Recently I do most of my work on a remote data center through a slow network
connection (<100KB/sec). I usually backup my project source tree as follows.
I first do make clean and also delete any unnecessary obj files to shrink the
total file size, then I compress the whole source tree as a tar ball and then I
use scp
locally to fetch the backup tar ball to my local machine. The procedure
is quite boring since I need to do this every day before I go home, otherwise
the whole bandwidth will be occupied for near an hour during which I can almost
do nothing.
Situation gets better when I find rsync
and cron
. Here is how I do automatic
regular (daily) backup with them.
Rsync is a file synchronization tool that aims to minimize the data transfer during copy files. This is done via only send the diffs to destination. It is perfect when you need to do regular copy between two fixed locations.
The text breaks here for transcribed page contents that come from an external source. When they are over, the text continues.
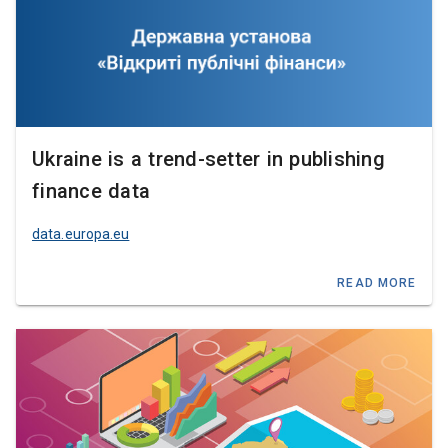
Ukraine is a trend-setter in publishing
finance data
data.europa.eu
READ MORE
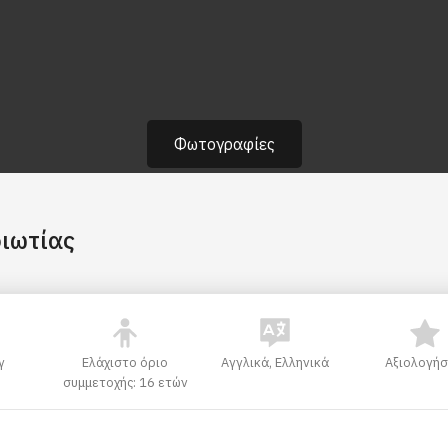
Φωτογραφίες
οιωτίας
γ
Ελάχιστο όριο
Αγγλικά, Ελληνικά
Αξιολογήσ
συμμετοχής: 16 ετών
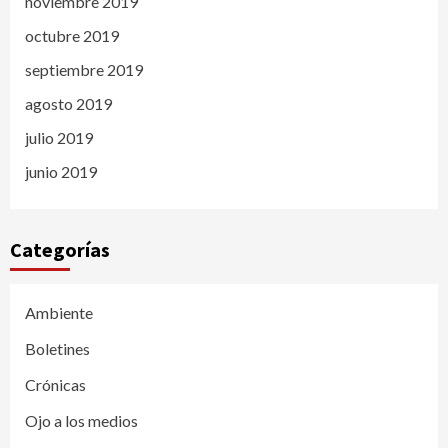
noviembre 2019
octubre 2019
septiembre 2019
agosto 2019
julio 2019
junio 2019
Categorías
Ambiente
Boletines
Crónicas
Ojo a los medios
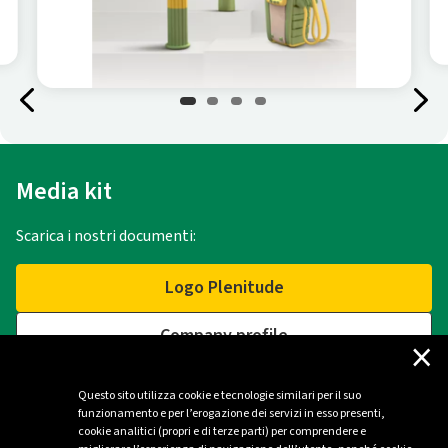
Media kit
Scarica i nostri documenti:
Logo Plenitude
Company profile
×
Questo sito utilizza cookie e tecnologie similari per il suo
funzionamento e per l’erogazione dei servizi in esso presenti,
Contatti
cookie analitici (propri e di terze parti) per comprendere e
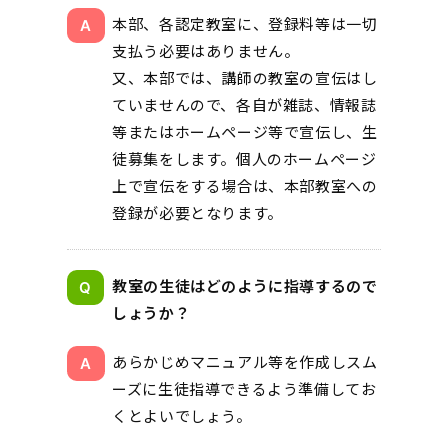
本部、各認定教室に、登録料等は一切
支払う必要はありません。
又、本部では、講師の教室の宣伝はし
ていませんので、各自が雑誌、情報誌
等またはホームページ等で宣伝し、生
徒募集をします。個人のホームページ
上で宣伝をする場合は、本部教室への
登録が必要となります。
教室の生徒はどのように指導するので
しょうか？
あらかじめマニュアル等を作成しスム
ーズに生徒指導できるよう準備してお
くとよいでしょう。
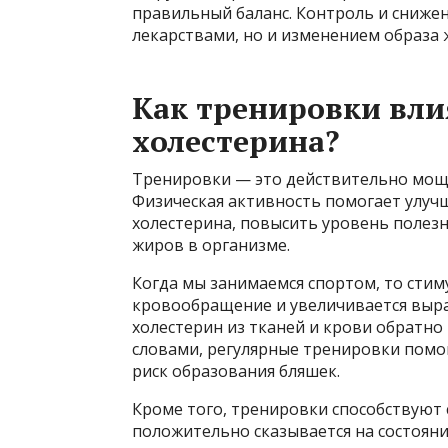
правильный баланс. Контроль и сниже
лекарствами, но и изменением образа 
Как тренировки вли
холестерина?
Тренировки — это действительно мощн
Физическая активность помогает улуч
холестерина, повысить уровень полез
жиров в организме.
Когда мы занимаемся спортом, то стиму
кровообращение и увеличивается выр
холестерин из тканей и крови обратно
словами, регулярные тренировки пом
риск образования бляшек.
Кроме того, тренировки способствуют
положительно сказывается на состояни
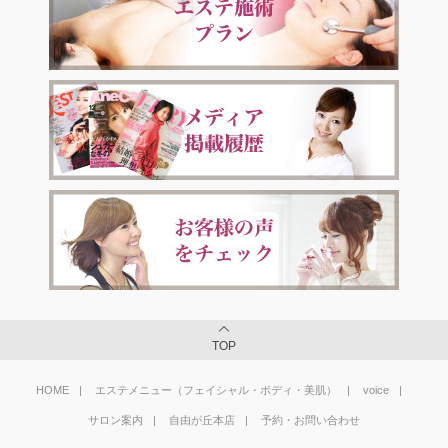
TOP
HOME
エステメニュー（フェイシャル・ボディ・美肌）
voice
サロン案内
自由が丘本店
予約・お問い合わせ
Rsync has many options (well, as most of other GNU tools), here is two of them that are used more frequently:
# ensure that symbolic links, devices, attributes, permissions,
# ownerships, etc are preserved in the transfer
-a, --archive
#compress data during transfer, especially useful when the bandwidth is limited
-z, --compress
# exclude the directories or files that you don't want to sync, such as obj
# files, tag files, etc
--exclude
Suppose that you have a source tree on host B: ~/src
, and you want to sync this
source tree with a local folder named: ~/src_backup
, then the follow command
will suffice:
$ rsync -avz --exclude "obj/" --exclude "tags" --exclude "build" b@B:~/src/ ~/src_backup
The two exclude option will tell rsync to skip the obj subdirectory as well
as the tags file. The trailing slash in the source (b@B:~/src/
) will tell
rsync not to create an additional directory level at the destination. Without
this slash, rsync will create a src
directory under ~/src_backup
, which is not
desirable.
Now that after the first time rsync, the following rsync commands will only transfer the file changes to local, which is a great save of the bandwidth.